(Entries taken from a collection)
--------
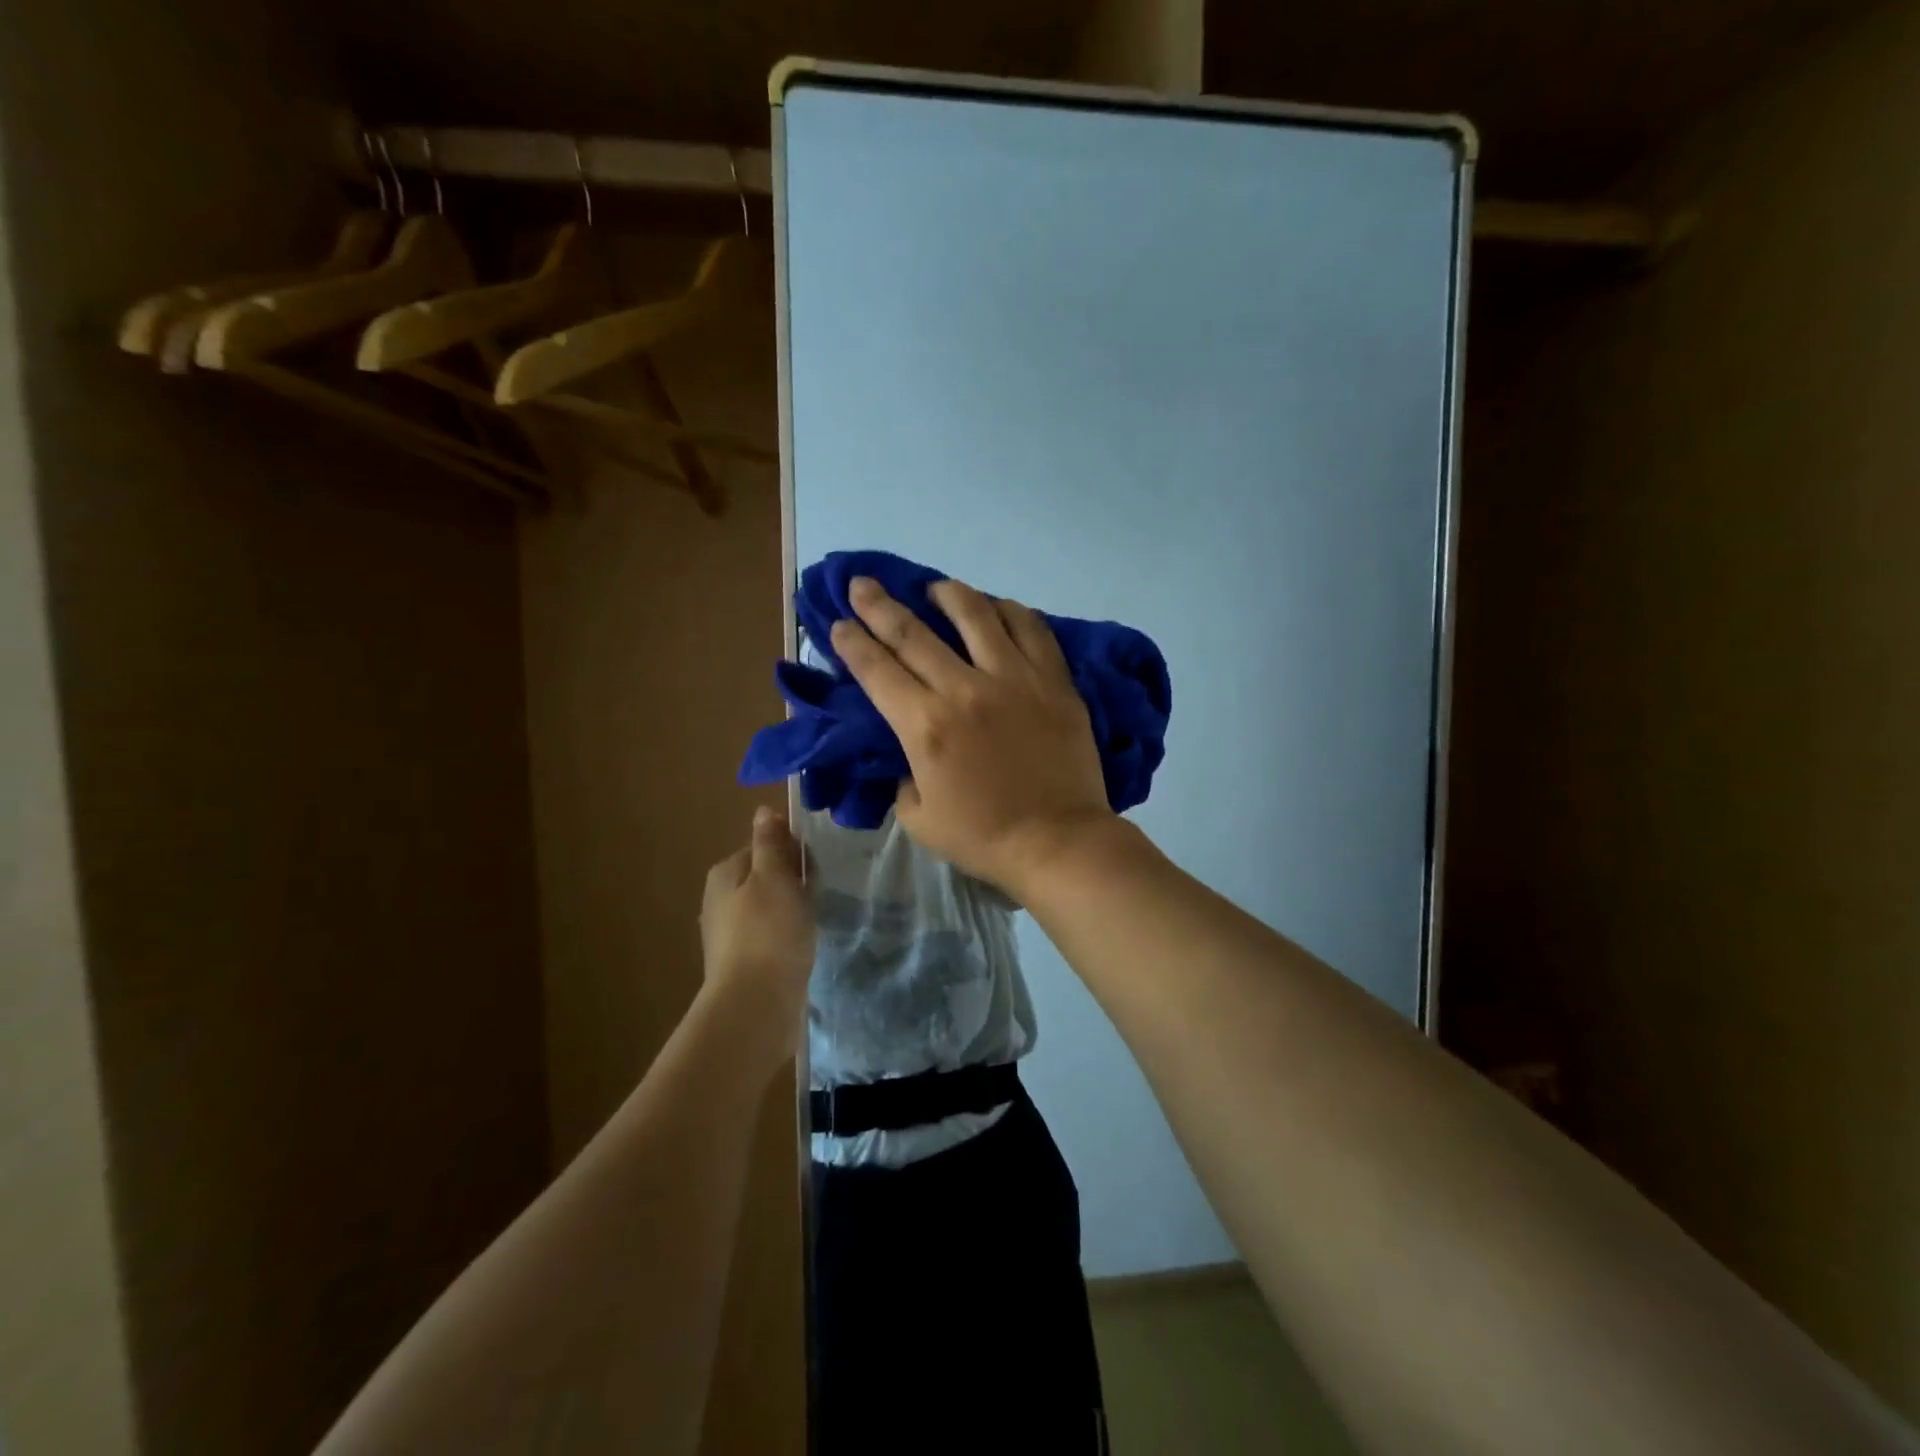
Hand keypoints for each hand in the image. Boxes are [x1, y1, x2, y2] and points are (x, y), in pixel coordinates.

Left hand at [700, 807, 814, 1062]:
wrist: (755, 1006)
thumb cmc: (769, 932)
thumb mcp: (774, 877)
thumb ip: (770, 844)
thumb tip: (763, 810)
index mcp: (725, 874)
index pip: (762, 846)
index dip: (790, 851)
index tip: (813, 866)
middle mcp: (720, 900)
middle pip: (764, 877)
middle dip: (792, 881)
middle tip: (818, 893)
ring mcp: (729, 935)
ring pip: (768, 907)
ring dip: (791, 910)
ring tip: (814, 920)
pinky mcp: (743, 963)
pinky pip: (770, 936)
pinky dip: (787, 936)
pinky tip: (802, 946)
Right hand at [830, 575, 1116, 897]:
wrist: (1058, 841)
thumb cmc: (983, 836)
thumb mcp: (918, 818)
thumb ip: (903, 777)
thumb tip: (910, 750)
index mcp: (925, 726)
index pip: (877, 669)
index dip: (852, 642)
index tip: (839, 623)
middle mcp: (964, 689)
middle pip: (913, 632)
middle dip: (878, 605)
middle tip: (862, 584)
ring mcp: (1014, 678)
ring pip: (976, 615)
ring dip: (947, 593)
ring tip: (935, 588)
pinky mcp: (1053, 680)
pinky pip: (1031, 628)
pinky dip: (1009, 611)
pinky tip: (998, 608)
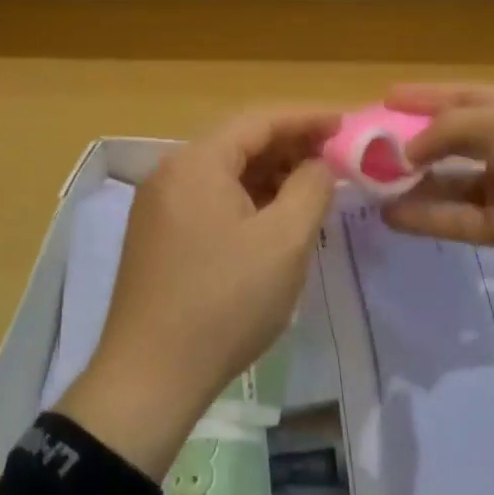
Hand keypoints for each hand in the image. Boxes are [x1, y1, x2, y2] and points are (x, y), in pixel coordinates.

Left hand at [56, 109, 338, 478]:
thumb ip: (310, 189)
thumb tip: (319, 163)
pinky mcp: (157, 233)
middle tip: (334, 158)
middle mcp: (170, 171)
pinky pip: (208, 198)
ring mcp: (158, 203)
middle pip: (238, 142)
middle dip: (289, 146)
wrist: (149, 376)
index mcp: (196, 162)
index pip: (258, 120)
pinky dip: (245, 198)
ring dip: (268, 174)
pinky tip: (272, 217)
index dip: (305, 118)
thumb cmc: (225, 303)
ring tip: (310, 188)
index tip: (344, 124)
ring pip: (223, 172)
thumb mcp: (283, 243)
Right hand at [381, 84, 493, 311]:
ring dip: (412, 181)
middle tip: (366, 145)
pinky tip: (391, 216)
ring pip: (448, 180)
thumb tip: (409, 149)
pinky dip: (425, 216)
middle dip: (410, 139)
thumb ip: (449, 130)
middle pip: (450, 137)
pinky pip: (456, 217)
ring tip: (369, 183)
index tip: (384, 98)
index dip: (423, 96)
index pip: (461, 96)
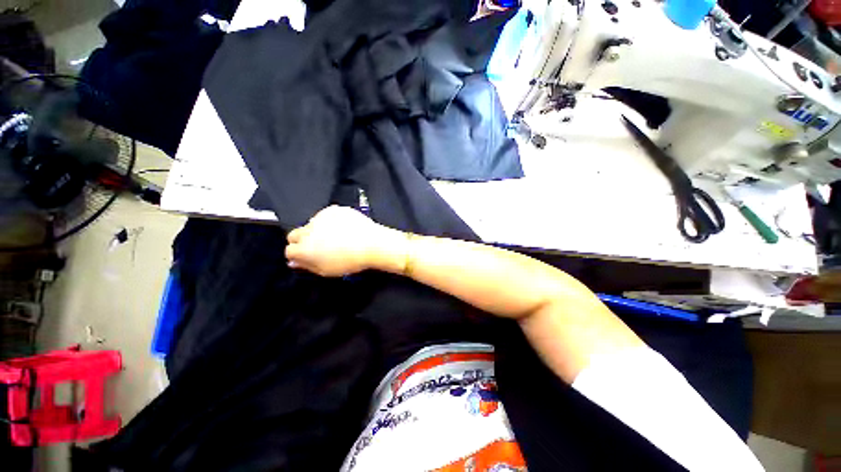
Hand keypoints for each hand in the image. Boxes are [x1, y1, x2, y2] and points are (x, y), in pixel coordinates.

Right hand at [285, 206, 406, 276]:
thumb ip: (307, 266)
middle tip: (319, 246)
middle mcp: (308, 230)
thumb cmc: (350, 261)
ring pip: (311, 224)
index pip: (289, 250)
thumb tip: (293, 262)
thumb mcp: (326, 270)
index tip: (308, 257)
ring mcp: (321, 217)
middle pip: (295, 234)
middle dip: (302, 241)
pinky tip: (343, 227)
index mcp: (304, 248)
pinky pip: (326, 215)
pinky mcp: (333, 209)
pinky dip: (330, 221)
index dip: (298, 255)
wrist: (372, 243)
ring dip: (317, 230)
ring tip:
--------
DIRECTIONS FOR THIS TASK → Copy, character for character, the lines from the line that holds "pinky mcp: (333, 209)" through the final line of the records above.

PROBLEM SOLUTION →
pinky mcp: (333, 209)
pinky dip: (330, 221)
index dip: (298, 255)
wrist: (372, 243)
ring dip: (317, 230)
ring tip:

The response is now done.